## ASSIGNED TASK
The reply has to be a number alone, equal to how many lines in the entries below hold the string "Resources".

Page-level text extractions

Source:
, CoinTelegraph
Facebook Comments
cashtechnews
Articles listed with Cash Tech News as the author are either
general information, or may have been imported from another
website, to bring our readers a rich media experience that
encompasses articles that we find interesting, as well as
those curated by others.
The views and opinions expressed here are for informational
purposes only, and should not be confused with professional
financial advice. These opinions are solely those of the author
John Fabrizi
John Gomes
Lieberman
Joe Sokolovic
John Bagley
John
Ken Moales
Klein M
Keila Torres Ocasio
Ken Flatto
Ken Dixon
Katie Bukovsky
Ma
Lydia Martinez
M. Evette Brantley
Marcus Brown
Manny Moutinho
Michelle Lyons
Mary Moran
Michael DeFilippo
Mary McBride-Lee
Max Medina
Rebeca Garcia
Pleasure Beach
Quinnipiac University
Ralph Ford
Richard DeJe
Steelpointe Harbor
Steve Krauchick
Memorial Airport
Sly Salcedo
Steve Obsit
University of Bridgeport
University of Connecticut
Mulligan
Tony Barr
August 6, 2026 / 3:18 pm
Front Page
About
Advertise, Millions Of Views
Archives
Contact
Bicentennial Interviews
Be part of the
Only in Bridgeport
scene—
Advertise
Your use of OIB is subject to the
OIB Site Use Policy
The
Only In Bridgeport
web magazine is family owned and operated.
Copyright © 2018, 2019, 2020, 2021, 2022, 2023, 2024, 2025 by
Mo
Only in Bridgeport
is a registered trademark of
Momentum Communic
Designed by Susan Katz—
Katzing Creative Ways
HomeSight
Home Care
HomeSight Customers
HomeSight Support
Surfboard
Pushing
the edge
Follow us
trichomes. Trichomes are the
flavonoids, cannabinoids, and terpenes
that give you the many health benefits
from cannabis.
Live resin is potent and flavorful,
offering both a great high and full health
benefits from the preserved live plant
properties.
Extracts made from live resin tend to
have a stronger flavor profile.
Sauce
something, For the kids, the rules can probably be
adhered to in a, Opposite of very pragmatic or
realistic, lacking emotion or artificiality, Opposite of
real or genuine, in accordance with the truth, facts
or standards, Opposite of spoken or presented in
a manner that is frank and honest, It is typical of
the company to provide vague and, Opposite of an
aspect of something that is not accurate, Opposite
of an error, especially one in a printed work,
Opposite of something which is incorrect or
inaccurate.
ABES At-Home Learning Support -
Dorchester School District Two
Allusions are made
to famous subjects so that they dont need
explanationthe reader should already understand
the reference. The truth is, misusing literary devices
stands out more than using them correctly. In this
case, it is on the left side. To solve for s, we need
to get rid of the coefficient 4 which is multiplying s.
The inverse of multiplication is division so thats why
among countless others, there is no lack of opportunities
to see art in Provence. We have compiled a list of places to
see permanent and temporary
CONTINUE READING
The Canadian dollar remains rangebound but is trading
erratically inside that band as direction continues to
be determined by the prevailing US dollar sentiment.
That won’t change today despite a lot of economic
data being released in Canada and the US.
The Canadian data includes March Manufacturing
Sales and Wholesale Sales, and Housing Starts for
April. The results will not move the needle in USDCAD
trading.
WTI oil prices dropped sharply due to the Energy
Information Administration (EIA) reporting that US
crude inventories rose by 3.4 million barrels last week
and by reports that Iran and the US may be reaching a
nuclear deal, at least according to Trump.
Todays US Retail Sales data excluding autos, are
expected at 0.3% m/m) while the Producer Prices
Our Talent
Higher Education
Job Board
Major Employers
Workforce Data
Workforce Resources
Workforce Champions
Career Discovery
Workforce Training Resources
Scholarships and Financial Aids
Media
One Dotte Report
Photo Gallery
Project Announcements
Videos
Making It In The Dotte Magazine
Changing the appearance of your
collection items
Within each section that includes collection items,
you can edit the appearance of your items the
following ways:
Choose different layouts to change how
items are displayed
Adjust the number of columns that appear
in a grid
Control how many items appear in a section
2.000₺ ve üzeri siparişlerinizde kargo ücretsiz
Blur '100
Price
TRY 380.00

## TASK RESULT
2